The discolourous evergreen adult leaves have a subopposite to alternate, arrangement and are a broadly lanceolate shape with a length of 10 to 15 cm and a width of 5 to 8 cm.
E. urophylla will commence flowering after two or three years during the dry season.
It produces a simple axillary inflorescence called a conflorescence with a solitary umbels containing five to eight flowers that are 8 to 22 mm in length.
After flowering it produces a gum-nut or fruit. The fruit has the shape of a typical Eucalypt capsule. It is cup-shaped and contains three to valves with a double operculum. The fruit contains four to six small black semicircular seeds. The seeds are mature six months after flowering.

The species can be quite variable with regard to bark, fruit size and shape.

==Taxonomy==
The species was first described in 1977 by the botanist Stanley Thatcher Blake as part of the work Four new species of Eucalyptus as published in the journal Austrobaileya. The specific epithet urophylla means 'with leaves having an elongated tip', and is formed from components ultimately derived from Greek: uro- meaning 'tail' and -phyllus meaning 'leaved'. Blake describes the leaves as "caudate", meaning 'ending with a tail-like appendage'.

It has been used to produce hybrid species as it appears to be insect-resistant, including a timber with a trade name of "Lyptus", hybridised with Eucalyptus grandis, commonly known as the rose gum or flooded gum.

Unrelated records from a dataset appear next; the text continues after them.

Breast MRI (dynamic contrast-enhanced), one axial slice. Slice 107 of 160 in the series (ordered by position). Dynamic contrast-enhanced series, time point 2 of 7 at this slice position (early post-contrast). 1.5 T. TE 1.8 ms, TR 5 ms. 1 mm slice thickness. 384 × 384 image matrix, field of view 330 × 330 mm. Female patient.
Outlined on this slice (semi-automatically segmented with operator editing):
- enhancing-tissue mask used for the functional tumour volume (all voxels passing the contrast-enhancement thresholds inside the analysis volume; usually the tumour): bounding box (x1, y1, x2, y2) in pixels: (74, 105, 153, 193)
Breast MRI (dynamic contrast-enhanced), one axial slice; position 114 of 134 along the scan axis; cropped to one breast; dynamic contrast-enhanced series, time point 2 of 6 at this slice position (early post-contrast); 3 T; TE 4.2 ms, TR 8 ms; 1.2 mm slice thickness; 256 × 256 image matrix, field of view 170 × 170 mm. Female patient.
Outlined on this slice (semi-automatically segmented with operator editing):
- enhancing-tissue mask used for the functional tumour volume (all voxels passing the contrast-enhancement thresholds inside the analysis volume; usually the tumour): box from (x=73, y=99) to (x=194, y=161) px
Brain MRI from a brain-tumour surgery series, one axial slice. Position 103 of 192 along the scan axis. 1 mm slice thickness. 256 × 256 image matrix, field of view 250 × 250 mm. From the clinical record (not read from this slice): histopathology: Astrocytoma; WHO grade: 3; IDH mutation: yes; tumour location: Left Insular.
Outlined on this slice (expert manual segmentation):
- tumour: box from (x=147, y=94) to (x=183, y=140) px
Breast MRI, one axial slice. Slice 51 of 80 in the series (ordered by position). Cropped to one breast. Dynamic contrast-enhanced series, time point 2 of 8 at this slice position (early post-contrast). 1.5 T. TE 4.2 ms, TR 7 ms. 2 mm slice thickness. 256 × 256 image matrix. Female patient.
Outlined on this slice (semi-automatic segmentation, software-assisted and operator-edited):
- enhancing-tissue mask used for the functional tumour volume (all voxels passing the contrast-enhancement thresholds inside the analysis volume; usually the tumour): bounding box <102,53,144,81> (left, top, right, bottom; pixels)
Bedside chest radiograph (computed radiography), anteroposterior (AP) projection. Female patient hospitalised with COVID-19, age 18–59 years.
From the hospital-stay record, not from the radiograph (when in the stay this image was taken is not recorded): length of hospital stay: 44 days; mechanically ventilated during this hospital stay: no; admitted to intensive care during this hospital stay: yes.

==Distribution and ecology==
The species is native to the Lesser Sunda Islands of Indonesia. It has a scattered distribution in south eastern areas. It has a scattered distribution and is known on seven islands in total; Adonara, Alor, Flores, Lembata, Pantar, Timor and Wetar. It has a natural range of around 500 km. E. urophylla has an elevation range from sea level up to around 3000 m. It is endemic to monsoonal areas with two to eight dry months per year. It can tolerate nutrient poor soils that are damp and well aerated. Most of the soils it is found in are volcanic in origin. It often dominates in open, usually secondary montane forests where it is found on mountain slopes and in valleys. It is often found in soils based on basalt, schist and slate but rarely round limestone.

It has been introduced as a plantation timber to areas beyond its native range. The species was planted in Java in 1890 and Brazil in 1919, it was introduced to Australia in 1966 and more recently to Cameroon, Congo, Gabon, French Guiana, Ivory Coast and Madagascar in Africa, and Malaysia, Vietnam, southern China and Papua New Guinea in Asia.

It is recognised as an invasive weed in Brazil and is known to be a minor host of fall armyworm.

==Uses==
The tree is used to make a variety of products including charcoal, furniture, building poles, fenceposts, wall paneling, fibreboard pulp and paper and fuel.
In Vietnam alone there are 200000 ha of E. urophylla plantations.

It can be used for reforestation purposes in its native range.